Saved data entries
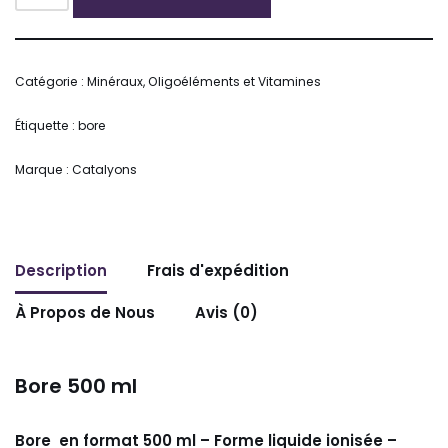
Alternative:
Catégorie :
Minéraux, Oligoéléments et Vitamines
Étiquette :
bore
Marque :
Catalyons
Description
Frais d'expédition
À Propos de Nous
Avis (0)
Bore 500 ml
Bore en format 500 ml – Forme liquide ionisée –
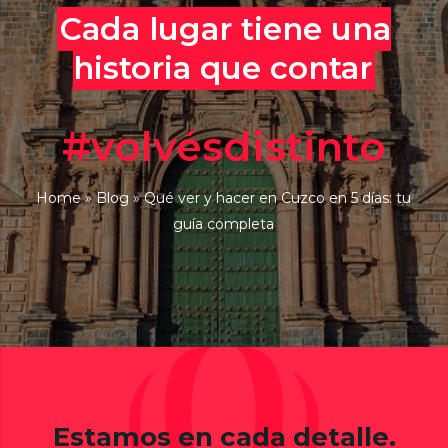
Cada lugar tiene una
historia que contar
#volvésdistinto
Home
»
Blog
»
Qué ver y hacer en Cuzco en 5 días: tu
guía completa
Estamos en cada detalle.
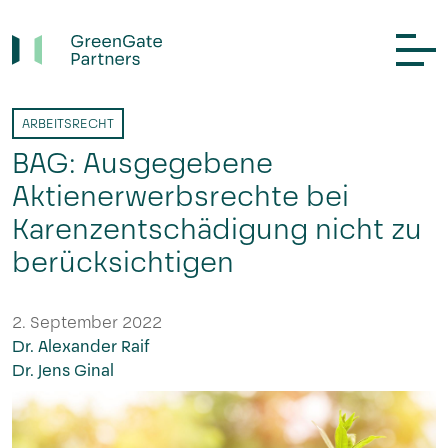
ARBEITSRECHT
BAG: Ausgegebene
Aktienerwerbsrechte bei
Karenzentschädigung nicht zu
berücksichtigen
2. September 2022
Dr. Alexander Raif
Dr. Jens Ginal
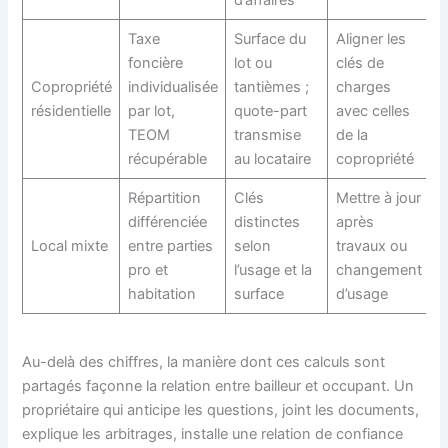
Taxe
Surface du
Aligner les
foncière
lot ou
clés de
Copropriété
individualisée
tantièmes ;
charges
résidentielle
par lot,
quote-part
avec celles
TEOM
transmise
de la
récupérable
au locataire
copropriété
Répartition
Clés
Mettre à jour
différenciée
distinctes
après
Local mixte
entre parties
selon
travaux ou
pro et
l’usage et la
changement
habitation
surface
d’usage
Au-delà des chiffres, la manière dont ces calculs sont
partagés façonne la relation entre bailleur et occupant. Un
propriétaire qui anticipe les questions, joint les documents,
explique les arbitrages, installe une relation de confiance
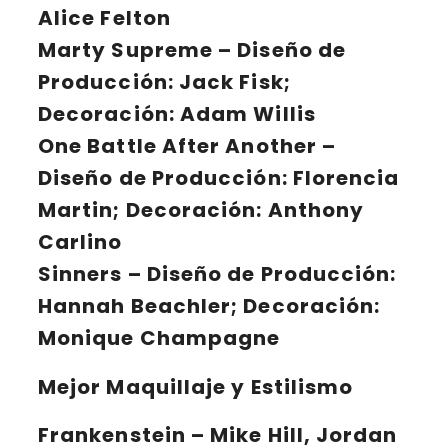
Alice Felton
Marty Supreme
– Diseño de
Producción: Jack Fisk;
Decoración: Adam Willis
One Battle After Another
–
Diseño de Producción: Florencia
Martin; Decoración: Anthony
Carlino
Sinners
– Diseño de Producción:
Hannah Beachler; Decoración:
Monique Champagne
Mejor Maquillaje y Estilismo
Frankenstein
– Mike Hill, Jordan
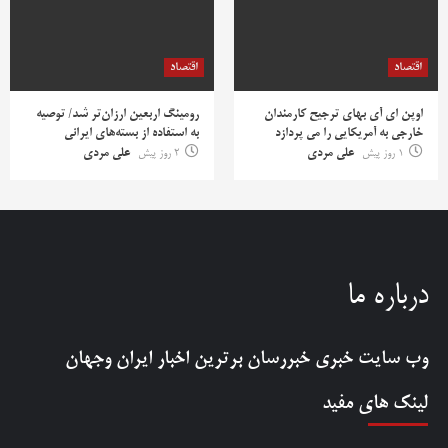
اقتصاد
اقتصاد
اوپن ای آی بهای ترجیح کارمندان
رومینگ اربعین ارزان‌تر شد/ توصیه
خارجی به آمریکایی را می پردازد
به استفاده از بسته‌های ایرانی
1 روز پیش
علی مردی
2 روز پیش
علی مردی
درباره ما
وب سایت خبری
خبررسان
برترین اخبار ایران وجهان
لینک های مفید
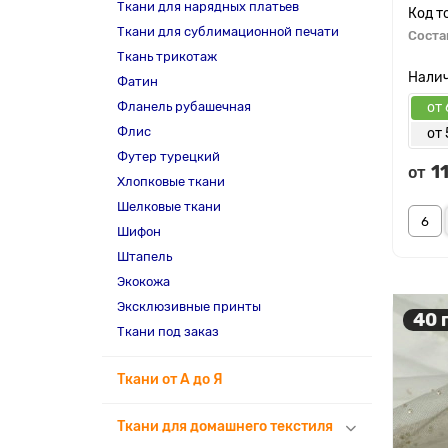
Ткани для нарядных платьев
Ткани для сублимационной печати
Соста
Ткань трикотаж
Фатин
Фланель рубашечная
от 
Флис
от 
Футер турецкий
1
от
Хлопковые ткани
Шелковые ткани
Шифон
Штапель
Экокожа
Эксклюзивные принты
40 
Ткани под заказ
Ткани от А до Я
Ткани для домашнего текстиля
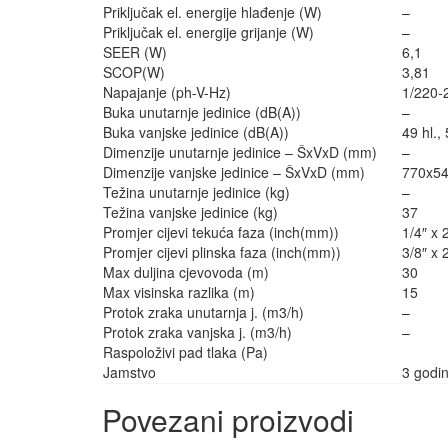
Priključak el. energije hlađenje (W)
–
Priključak el. energije grijanje (W)
–
SEER (W)
6,1
SCOP(W)
3,81
Napajanje (ph-V-Hz)
1/220-
Buka unutarnje jedinice (dB(A))
–
Buka vanjske jedinice (dB(A))
49 hl., 
Dimenzije unutarnje jedinice – ŠxVxD (mm)
–
Dimenzije vanjske jedinice – ŠxVxD (mm)
770x5
Težina unutarnje jedinice (kg)
–
Težina vanjske jedinice (kg)
37
Promjer cijevi tekuća faza (inch(mm))
1/4″ x 2
Promjer cijevi plinska faza (inch(mm))
3/8″ x 2
Max duljina cjevovoda (m)
30
Max visinska razlika (m)
15
Protok zraka unutarnja j. (m3/h)
–
Protok zraka vanjska j. (m3/h)
–
Raspoloživi pad tlaka (Pa)
Jamstvo
3 godi
Povezani proizvodi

__Aim of the exercise__
Extract the text lines from all of the items above, reproducing each line exactly and omitting the pictures.

__Written solution__
Alternative:
Catégorie :
Minéraux, Oligoéléments et Vitamines
Étiquette :
bore
Marque :
Catalyons
Description
Frais d'expédition
À Propos de Nous
Avis (0)
Bore 500 ml
Bore en format 500 ml – Forme liquide ionisée –
Cada lugar tiene una
historia que contar
#volvésdistinto
Home
»
Blog
»
Qué ver y hacer en Cuzco en 5 días: tu
guía completa
Estamos en cada detalle.
ARBEITSRECHT
BAG: Ausgegebene
Aktienerwerbsrechte bei
Karenzentschädigung nicht zu
berücksichtigen
2. September 2022
Dr. Alexander Raif
Dr. Jens Ginal
Taxe
Surface du
Aligner les
foncière
lot ou
clés de
Copropriété
individualisée
tantièmes ;
charges
résidentielle
par lot,
quote-part
avec celles
TEOM
transmise
de la
récupérable
au locataire
copropriété
Répartition
Clés
Mettre à jour
différenciée
distinctes
après
Local mixte
entre parties
selon
travaux ou
pro et
l’usage et la
changement
habitation
surface
d’usage
Au-delà des chiffres, la manière dont ces calculs sont
partagés façonne la relation entre bailleur et occupant. Un
propriétaire qui anticipe les questions, joint les documents,
explique les arbitrages, installe une relation de confiance
Alice Felton
Marty Supreme
– Diseño de
Producción: Jack Fisk;
Decoración: Adam Willis
One Battle After Another
–
Diseño de Producción: Florencia
Martin; Decoración: Anthony
Carlino
Sinners
– Diseño de Producción:
Hannah Beachler; Decoración:
Monique Champagne
Mejor Maquillaje y Estilismo
Frankenstein
– Mike Hill, Jordan
اقتصاد
اقتصاد
اوپن ای آی بهای ترجیح کارمندان
رومینگ اربعین ارزان‌تر شد/ توصیه
خارجی به آمریکایی را می پردازد
به استفاده از بسته‌های ایرانی
1 روز پیش
علی مردی
2 روز پیش
علی مردی
درباره ما
وب سایت خبری
خبررسان
برترین اخبار ایران وجهان
لینک های مفید
Ткани для нарядных платьев
Ткани для сублимационной печати
Соста
Ткань трикотаж
Фатин
Фланель рубашечная
от 
Флис
от 
Футер турецкий
1
от
Хлопковые ткани
Шелковые ткани
Шифон
Штапель
Экокожа
Эксклюзивные принты
40 
Ткани под заказ
Ткани от А до Я
Ткани для домашнего текстиля
Priključak el. energije hlađenje (W)
–
Priključak el. energije grijanje (W)
–
SEER (W)
6,1
SCOP(W)
3,81
Napajanje (ph-V-Hz)
1/220-
Buka unutarnje jedinice (dB(A))
–
Buka vanjske jedinice (dB(A))
49 hl., 
Dimenzije unutarnje jedinice – ŠxVxD (mm)
–
Dimenzije vanjske jedinice – ŠxVxD (mm)
770x5
Težina unutarnje jedinice (kg)
–
Težina vanjske jedinice (kg)
37
Promjer cijevi tekuća faza (inch(mm))
1/4″ x 2
Promjer cijevi plinska faza (inch(mm))
3/8″ x 2
Max duljina cjevovoda (m)
30
Max visinska razlika (m)
15
Protok zraka unutarnja j. (m3/h)
–
Protok zraka vanjska j. (m3/h)
–
Raspoloživi pad tlaka (Pa)
Jamstvo
3 godi
Povezani proizvodi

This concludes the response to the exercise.